┌─ Records for this task

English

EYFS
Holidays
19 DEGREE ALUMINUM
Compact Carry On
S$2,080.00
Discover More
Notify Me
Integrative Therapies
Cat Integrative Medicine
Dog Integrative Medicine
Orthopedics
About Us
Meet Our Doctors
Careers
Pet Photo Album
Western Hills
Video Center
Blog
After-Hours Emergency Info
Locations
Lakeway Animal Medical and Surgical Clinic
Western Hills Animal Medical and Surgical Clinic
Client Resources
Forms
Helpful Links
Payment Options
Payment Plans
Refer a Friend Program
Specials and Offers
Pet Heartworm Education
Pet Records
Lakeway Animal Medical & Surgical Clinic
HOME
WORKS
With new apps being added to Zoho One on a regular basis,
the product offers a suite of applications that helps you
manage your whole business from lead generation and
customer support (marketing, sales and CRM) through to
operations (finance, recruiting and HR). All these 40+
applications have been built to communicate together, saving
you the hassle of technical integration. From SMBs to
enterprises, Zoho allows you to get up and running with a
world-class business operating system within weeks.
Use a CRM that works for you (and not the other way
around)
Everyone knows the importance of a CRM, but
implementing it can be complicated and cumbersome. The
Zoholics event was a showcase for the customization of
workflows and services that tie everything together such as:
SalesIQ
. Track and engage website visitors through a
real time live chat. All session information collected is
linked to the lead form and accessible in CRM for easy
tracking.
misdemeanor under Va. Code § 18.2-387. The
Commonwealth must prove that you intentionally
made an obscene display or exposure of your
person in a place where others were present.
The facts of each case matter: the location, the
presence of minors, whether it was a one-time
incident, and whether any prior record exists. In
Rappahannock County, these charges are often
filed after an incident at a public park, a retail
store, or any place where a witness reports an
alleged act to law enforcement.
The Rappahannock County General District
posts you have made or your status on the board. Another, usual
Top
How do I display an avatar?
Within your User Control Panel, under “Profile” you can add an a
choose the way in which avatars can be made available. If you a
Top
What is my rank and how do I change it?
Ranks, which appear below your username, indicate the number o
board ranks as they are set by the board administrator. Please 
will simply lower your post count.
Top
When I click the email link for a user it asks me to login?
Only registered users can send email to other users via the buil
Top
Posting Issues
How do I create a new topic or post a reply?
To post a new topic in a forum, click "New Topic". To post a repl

└─

Work request ->
Set down the part of the material that runs from its first line through the line containing "Pet Records", reproducing every line without any change.

Worked solution ->
English

EYFS
Holidays
19 DEGREE ALUMINUM
Compact Carry On
S$2,080.00
Discover More
Notify Me
Integrative Therapies
Cat Integrative Medicine
Dog Integrative Medicine
Orthopedics
About Us
Meet Our Doctors
Careers
Pet Photo Album
Western Hills
Video Center
Blog
After-Hours Emergency Info
Locations
Lakeway Animal Medical and Surgical Clinic
Western Hills Animal Medical and Surgical Clinic
Client Resources
Forms
Helpful Links
Payment Options
Payment Plans
Refer a Friend Program
Specials and Offers
Pet Heartworm Education
Pet Records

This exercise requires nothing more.